A couple years ago, I attended a Riedel tasting. I was a skeptic about a wine glass making any kind of difference in the enjoyment of wine. The first thing I learned was the Riedel is pronounced like it rhymes with “needle, not ‘Rid-el”, as I had always said it.
|Windward Vineyard Photo|
According to the Riedel representative, conducting the tasting, the selection of the wine glass for a wine style is important, as the glass shape can influence its’ perception.
The wine glass affects the interaction of the wine with air. Taste is largely impacted by the smell of the wine. So, the glass should affect flavor. For example, the wider the bowl, the more "breathing" the wine might experience. This is why red wine glasses are bigger than white wine glasses. The larger bowl lets you aerate red wine more, softening the tannins.

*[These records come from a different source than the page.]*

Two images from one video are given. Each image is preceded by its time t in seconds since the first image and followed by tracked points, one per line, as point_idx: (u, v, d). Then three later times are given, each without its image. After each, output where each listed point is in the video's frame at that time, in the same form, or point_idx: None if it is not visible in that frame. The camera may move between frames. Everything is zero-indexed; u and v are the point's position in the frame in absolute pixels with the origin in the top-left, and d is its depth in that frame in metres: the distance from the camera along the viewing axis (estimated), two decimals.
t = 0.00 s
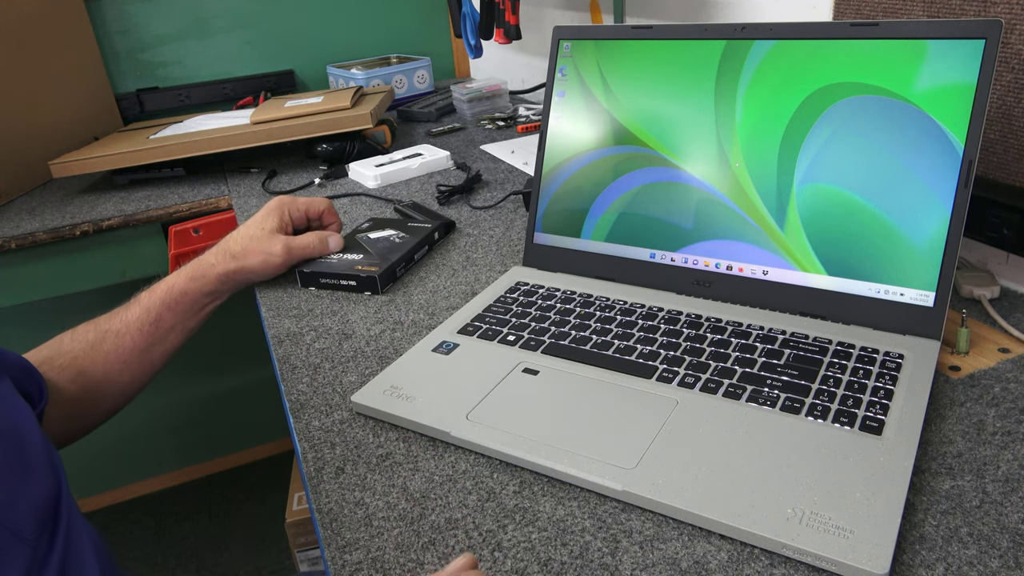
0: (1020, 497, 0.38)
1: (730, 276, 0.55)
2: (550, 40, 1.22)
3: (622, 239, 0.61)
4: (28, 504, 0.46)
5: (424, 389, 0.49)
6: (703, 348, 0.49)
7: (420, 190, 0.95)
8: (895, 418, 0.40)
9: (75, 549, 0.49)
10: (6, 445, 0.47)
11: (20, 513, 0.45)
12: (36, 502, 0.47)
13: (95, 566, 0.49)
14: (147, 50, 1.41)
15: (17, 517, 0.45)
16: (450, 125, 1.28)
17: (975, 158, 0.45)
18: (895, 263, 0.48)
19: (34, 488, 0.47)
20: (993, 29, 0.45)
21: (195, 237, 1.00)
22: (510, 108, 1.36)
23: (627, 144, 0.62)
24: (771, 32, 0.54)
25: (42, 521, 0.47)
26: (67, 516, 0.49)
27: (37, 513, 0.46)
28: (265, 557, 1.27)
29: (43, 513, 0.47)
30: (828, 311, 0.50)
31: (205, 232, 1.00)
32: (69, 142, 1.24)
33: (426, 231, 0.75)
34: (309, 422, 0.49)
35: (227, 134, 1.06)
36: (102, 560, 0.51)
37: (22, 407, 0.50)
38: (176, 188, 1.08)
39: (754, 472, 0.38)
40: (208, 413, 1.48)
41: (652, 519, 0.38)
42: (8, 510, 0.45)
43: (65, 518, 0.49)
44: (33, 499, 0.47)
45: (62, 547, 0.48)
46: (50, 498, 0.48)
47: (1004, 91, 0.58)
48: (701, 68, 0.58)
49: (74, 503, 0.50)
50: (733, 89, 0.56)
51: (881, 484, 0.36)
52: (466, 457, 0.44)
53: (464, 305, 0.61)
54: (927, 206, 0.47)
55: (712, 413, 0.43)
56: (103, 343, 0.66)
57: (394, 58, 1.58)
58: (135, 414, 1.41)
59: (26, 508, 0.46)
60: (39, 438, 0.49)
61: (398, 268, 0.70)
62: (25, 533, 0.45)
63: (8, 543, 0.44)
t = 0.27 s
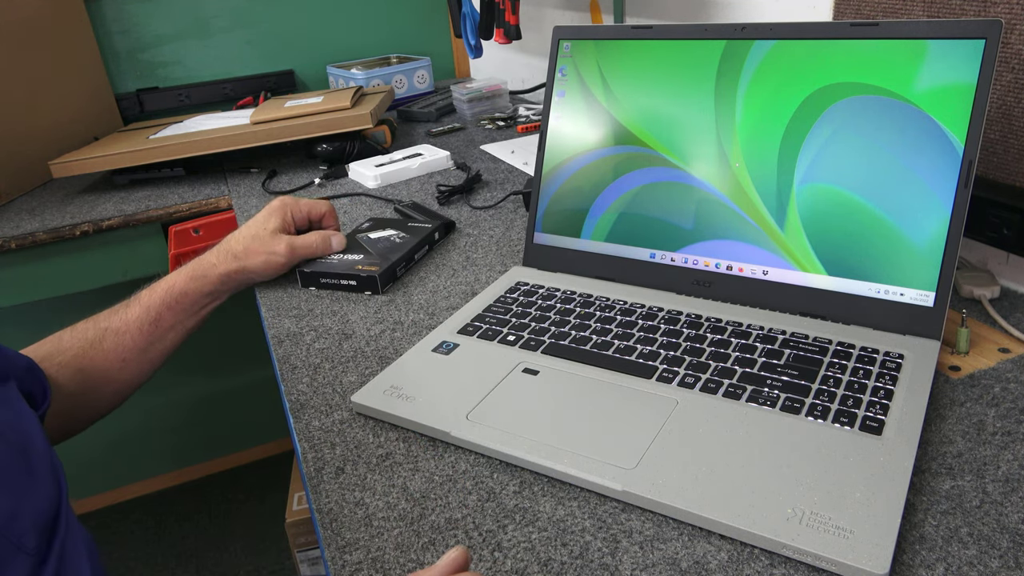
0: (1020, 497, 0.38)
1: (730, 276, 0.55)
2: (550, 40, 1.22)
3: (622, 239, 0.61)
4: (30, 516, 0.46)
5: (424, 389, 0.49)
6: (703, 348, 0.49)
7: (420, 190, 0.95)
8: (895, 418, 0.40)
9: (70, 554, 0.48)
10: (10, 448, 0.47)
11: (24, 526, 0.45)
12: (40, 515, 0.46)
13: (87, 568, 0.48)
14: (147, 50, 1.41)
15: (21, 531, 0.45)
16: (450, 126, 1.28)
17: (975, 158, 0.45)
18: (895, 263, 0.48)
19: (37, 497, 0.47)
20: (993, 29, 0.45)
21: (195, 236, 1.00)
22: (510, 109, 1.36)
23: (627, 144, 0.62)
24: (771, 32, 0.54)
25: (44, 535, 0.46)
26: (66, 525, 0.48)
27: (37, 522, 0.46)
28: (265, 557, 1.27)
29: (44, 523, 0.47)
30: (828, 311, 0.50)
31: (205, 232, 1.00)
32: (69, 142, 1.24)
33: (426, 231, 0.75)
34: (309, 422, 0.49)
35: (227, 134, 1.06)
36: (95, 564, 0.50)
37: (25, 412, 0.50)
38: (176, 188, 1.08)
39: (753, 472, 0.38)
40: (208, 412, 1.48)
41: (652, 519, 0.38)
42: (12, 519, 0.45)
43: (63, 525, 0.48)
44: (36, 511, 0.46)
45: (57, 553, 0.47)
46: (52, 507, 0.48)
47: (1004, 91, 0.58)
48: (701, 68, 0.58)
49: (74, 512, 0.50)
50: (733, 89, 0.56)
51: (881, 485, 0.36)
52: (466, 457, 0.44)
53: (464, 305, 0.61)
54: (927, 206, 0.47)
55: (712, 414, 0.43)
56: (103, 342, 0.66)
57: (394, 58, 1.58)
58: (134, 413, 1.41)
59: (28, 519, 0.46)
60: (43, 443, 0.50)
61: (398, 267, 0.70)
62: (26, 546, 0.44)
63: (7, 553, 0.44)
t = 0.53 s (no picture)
0: (1020, 497, 0.38)
1: (730, 276, 0.55)
2: (550, 40, 1.22)
3: (622, 238, 0.61)
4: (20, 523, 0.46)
5: (424, 389, 0.49)
6: (703, 348, 0.49)
7: (420, 190, 0.95)
8: (895, 418, 0.40)
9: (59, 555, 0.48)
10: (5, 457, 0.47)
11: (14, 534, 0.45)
12: (29, 525, 0.46)
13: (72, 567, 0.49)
14: (147, 50, 1.41)
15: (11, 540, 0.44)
16: (450, 126, 1.28)
17: (975, 158, 0.45)
18: (895, 263, 0.48)
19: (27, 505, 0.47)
20: (993, 29, 0.45)
21: (196, 237, 1.00)
22: (510, 109, 1.36)
23: (627, 144, 0.62)
24: (771, 32, 0.54)
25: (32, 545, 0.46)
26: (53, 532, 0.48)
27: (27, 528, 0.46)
28: (265, 557, 1.27)
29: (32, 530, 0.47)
30: (827, 311, 0.50)
31: (205, 232, 1.00)
32: (69, 142, 1.24)
33: (426, 231, 0.75)
34: (309, 422, 0.49)
35: (227, 134, 1.06)
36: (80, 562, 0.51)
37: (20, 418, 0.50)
38: (176, 188, 1.08)
39: (753, 472, 0.38)
40: (208, 412, 1.48)
41: (652, 519, 0.38)
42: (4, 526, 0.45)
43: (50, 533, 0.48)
44: (26, 519, 0.46)
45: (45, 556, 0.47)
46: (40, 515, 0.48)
47: (1004, 91, 0.58)
48: (701, 68, 0.58)
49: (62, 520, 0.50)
50: (733, 89, 0.56)
51: (881, 484, 0.36)
52: (466, 457, 0.44)
53: (464, 305, 0.61)
54: (926, 206, 0.47)
55: (712, 414, 0.43)
56: (104, 341, 0.66)
57: (394, 58, 1.58)
58: (134, 412, 1.41)
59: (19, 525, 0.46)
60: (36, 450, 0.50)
61: (398, 267, 0.70)
62: (15, 556, 0.44)
63: None
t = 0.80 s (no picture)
0: (1020, 497, 0.38)
1: (730, 276, 0.55)
2: (550, 40, 1.22)
3: (622, 239, 0.61)
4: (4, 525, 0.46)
5: (424, 389, 0.49)
6: (703, 348, 0.49)
7: (420, 190, 0.95)
8: (895, 418, 0.40)
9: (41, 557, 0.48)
10: None
11: None
12: (12, 525, 0.46)
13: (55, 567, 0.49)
14: (147, 50, 1.41)
15: None
16: (450, 126, 1.28)
17: (975, 158, 0.45)
18: (894, 263, 0.48)
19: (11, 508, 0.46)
20: (993, 29, 0.45)
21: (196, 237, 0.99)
22: (510, 108, 1.36)
23: (627, 144, 0.62)
24: (771, 32, 0.54)
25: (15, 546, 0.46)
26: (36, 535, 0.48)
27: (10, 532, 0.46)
28: (265, 557, 1.27)
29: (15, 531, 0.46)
30: (827, 311, 0.50)
31: (205, 232, 1.00)
32: (69, 142, 1.24)
33: (426, 231, 0.75)
34: (309, 422, 0.49)
35: (227, 134, 1.06)
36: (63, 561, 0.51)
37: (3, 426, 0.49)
38: (176, 188, 1.08)
39: (753, 472, 0.38)
40: (208, 412, 1.48)
41: (652, 519, 0.38)
42: None
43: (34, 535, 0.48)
44: (9, 519, 0.46)
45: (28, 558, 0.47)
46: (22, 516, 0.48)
47: (1004, 91, 0.58)
48: (701, 68, 0.58)
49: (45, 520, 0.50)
50: (733, 89, 0.56)
51: (881, 485, 0.36)
52: (466, 457, 0.44)
53: (464, 305, 0.61)
54: (926, 206, 0.47)
55: (712, 414, 0.43)
56: (102, 339, 0.65)
57: (394, 58, 1.58)
58: (133, 411, 1.41)
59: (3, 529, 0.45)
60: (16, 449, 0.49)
61: (398, 267, 0.70)
62: None
63: None
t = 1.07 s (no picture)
0: (1020, 497, 0.38)
1: (730, 276, 0.55)
2: (550, 40, 1.22)
3: (622, 239, 0.61)
4: None
5: (424, 389, 0.49)
6: (703, 348, 0.49)
7: (420, 190, 0.95)
8: (895, 418, 0.40)
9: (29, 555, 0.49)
10: None
11: None
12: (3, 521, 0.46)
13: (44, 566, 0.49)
14: (147, 50, 1.41)
15: None
16: (450, 126, 1.28)
17: (975, 158, 0.45)
18: (895, 263, 0.48)
19: None
20: (993, 29, 0.45)
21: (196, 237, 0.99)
22: (510, 109, 1.36)
23: (627, 144, 0.62)
24: (771, 32, 0.54)
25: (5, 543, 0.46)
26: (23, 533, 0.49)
27: None
28: (265, 557, 1.27)
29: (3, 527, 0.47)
30: (827, 311, 0.50)
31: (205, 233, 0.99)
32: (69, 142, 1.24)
33: (426, 231, 0.75)
34: (309, 422, 0.49)
35: (227, 134, 1.06)
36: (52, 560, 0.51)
37: None
38: (176, 188, 1.08)
39: (753, 472, 0.38)
40: (208, 412, 1.48)
41: (652, 519, 0.38)
42: None
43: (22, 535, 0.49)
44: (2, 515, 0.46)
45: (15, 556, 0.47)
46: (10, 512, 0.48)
47: (1004, 91, 0.58)
48: (701, 68, 0.58)
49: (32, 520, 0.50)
50: (733, 89, 0.56)
51: (881, 485, 0.36)
52: (466, 457, 0.44)
53: (464, 305, 0.61)
54: (926, 206, 0.47)
55: (712, 414, 0.43)
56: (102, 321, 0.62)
57: (394, 58, 1.58)
58: (132, 411, 1.41)
59: None
60: (6, 447, 0.49)
61: (398, 267, 0.70)
62: None
63: None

Another consideration is having a stem on the glass or not. This allows you hold the glass without affecting the serving temperature of the wine. It also lets you see the color of the wine without your hand getting in the way. The newest trend seems to be stemless glassware (mainly because if anything is going to break…it’s going to be the stem). I still have trouble with these. I like to swirl and observe the wine in the glass, and find these difficult to work with. When it comes to breaking the stems…the best advice I heard was, “don’t drink and dry”. Most wine glasses are broken while cleaning and drying the glass. I always put a little water in the glass (to avoid a wine stain), then clean them in the morning.
|Sommelier Glass w/ Scarecrow|
I said I was skeptical in the beginning. No longer. I am a firm believer in the affects your stemware has on the ultimate wine experience. If you have not been to a Riedel tasting, I encourage you to try it.